_What you should do:_
From the entries below, transcribe exactly the lines between the line holding "50: (254, 40)" and the line holding "73: (597, 161)", inclusive; skip all other lines.
◆ ◆ ◆
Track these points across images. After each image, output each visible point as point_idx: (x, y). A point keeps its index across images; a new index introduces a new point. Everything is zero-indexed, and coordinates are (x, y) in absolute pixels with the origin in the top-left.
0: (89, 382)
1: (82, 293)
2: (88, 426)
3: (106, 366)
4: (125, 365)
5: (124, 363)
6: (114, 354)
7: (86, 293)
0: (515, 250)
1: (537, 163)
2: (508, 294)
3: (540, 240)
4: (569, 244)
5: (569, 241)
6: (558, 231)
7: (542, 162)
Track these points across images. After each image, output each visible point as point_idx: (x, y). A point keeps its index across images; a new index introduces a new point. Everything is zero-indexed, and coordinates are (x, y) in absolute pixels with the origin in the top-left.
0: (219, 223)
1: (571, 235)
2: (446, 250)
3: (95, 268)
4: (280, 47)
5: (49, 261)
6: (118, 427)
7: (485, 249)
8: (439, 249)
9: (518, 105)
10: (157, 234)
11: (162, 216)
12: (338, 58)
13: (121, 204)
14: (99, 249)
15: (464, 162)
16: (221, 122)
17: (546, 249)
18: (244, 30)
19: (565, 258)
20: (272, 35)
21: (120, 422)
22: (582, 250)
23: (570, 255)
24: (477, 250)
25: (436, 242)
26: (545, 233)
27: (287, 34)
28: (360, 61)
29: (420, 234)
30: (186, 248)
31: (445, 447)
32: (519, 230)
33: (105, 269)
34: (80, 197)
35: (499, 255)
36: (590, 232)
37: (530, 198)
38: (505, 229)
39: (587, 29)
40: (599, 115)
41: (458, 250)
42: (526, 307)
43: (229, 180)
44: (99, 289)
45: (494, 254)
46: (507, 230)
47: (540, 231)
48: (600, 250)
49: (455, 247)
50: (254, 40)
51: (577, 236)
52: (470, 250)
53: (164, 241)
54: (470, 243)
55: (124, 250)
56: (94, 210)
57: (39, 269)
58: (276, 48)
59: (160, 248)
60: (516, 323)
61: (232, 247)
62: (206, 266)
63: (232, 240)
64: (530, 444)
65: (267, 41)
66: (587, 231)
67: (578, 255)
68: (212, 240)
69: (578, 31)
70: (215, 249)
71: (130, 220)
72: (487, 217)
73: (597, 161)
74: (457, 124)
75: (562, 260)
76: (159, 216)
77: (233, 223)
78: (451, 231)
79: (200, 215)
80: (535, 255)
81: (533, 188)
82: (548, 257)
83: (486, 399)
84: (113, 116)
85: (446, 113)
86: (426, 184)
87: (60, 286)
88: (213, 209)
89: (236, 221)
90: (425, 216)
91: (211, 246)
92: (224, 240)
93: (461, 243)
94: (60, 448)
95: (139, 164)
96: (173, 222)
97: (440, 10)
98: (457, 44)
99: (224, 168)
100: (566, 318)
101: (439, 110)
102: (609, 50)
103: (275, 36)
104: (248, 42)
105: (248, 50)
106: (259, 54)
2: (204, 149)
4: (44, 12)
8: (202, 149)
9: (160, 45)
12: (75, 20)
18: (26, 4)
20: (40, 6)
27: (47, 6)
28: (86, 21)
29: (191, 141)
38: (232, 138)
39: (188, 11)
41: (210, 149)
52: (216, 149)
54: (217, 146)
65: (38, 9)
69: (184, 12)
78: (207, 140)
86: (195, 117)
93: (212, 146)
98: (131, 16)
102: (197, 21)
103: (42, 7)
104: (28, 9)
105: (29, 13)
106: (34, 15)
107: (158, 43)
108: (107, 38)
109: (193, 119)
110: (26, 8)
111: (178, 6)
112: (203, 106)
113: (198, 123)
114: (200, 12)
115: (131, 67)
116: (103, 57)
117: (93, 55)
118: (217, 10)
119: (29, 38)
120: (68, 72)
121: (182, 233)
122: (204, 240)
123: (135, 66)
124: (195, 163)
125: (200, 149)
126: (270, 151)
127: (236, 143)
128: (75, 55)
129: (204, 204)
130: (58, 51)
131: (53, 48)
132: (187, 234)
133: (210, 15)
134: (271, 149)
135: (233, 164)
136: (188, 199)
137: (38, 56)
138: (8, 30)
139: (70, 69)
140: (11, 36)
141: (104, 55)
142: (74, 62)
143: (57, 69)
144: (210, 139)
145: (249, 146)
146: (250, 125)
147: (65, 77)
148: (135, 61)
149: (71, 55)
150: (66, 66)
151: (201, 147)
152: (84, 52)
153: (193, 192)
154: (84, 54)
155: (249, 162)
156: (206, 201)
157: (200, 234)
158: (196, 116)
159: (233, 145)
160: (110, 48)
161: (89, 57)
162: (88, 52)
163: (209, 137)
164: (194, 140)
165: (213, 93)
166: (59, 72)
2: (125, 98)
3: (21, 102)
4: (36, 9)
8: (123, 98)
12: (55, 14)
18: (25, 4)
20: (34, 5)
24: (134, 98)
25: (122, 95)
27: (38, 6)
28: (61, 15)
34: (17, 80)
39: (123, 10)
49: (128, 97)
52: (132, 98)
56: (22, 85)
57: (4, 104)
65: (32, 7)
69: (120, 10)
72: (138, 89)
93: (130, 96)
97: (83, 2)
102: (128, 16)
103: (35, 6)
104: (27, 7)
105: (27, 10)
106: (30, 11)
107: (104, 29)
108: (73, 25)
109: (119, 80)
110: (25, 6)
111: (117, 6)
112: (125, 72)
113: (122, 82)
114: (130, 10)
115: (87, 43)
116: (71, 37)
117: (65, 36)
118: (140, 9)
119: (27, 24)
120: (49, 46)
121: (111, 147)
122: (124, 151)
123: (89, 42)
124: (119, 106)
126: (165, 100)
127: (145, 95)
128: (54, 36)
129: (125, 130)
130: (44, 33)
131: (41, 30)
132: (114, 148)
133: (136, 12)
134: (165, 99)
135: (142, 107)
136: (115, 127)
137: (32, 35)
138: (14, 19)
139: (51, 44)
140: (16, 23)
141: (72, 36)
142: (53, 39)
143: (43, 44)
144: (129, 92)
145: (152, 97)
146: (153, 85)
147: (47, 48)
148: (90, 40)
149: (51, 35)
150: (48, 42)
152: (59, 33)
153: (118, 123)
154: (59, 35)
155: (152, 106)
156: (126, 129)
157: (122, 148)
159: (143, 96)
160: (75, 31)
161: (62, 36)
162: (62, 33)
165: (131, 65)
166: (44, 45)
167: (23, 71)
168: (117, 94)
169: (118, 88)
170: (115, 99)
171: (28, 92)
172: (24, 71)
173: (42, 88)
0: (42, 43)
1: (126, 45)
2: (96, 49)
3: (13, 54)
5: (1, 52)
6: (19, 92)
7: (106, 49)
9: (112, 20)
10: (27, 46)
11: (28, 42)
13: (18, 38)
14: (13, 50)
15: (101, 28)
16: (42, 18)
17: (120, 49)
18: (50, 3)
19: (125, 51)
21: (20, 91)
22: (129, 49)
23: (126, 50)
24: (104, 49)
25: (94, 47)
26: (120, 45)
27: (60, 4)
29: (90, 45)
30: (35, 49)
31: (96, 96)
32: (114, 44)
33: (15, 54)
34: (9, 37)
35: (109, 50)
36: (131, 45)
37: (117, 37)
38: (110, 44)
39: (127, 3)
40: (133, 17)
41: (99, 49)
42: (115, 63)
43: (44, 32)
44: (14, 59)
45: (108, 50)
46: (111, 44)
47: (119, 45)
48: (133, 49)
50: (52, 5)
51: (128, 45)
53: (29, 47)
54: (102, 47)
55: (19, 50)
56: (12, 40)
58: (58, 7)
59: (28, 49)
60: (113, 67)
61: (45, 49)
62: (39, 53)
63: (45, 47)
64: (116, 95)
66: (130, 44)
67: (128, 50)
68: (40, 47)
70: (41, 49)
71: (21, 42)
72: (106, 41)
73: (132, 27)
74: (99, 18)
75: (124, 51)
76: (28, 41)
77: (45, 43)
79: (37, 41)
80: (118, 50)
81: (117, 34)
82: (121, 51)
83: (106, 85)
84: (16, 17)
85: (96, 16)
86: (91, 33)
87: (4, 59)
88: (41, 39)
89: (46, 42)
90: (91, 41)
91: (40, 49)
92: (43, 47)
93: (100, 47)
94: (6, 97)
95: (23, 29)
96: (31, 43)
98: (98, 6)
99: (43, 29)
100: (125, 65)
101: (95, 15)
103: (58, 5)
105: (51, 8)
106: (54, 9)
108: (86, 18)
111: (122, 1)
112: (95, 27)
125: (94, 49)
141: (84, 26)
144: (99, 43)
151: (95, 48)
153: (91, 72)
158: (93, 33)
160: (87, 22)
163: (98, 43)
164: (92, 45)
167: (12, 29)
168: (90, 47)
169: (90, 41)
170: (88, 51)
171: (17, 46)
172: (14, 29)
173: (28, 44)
◆ ◆ ◆
_Exercise solution:_
50: (254, 40)
51: (577, 236)
52: (470, 250)
53: (164, 241)
54: (470, 243)
55: (124, 250)
56: (94, 210)
57: (39, 269)
58: (276, 48)
59: (160, 248)
60: (516, 323)
61: (232, 247)
62: (206, 266)
63: (232, 240)
64: (530, 444)
65: (267, 41)
66: (587, 231)
67: (578, 255)
68: (212, 240)
69: (578, 31)
70: (215, 249)
71: (130, 220)
72: (487, 217)
73: (597, 161)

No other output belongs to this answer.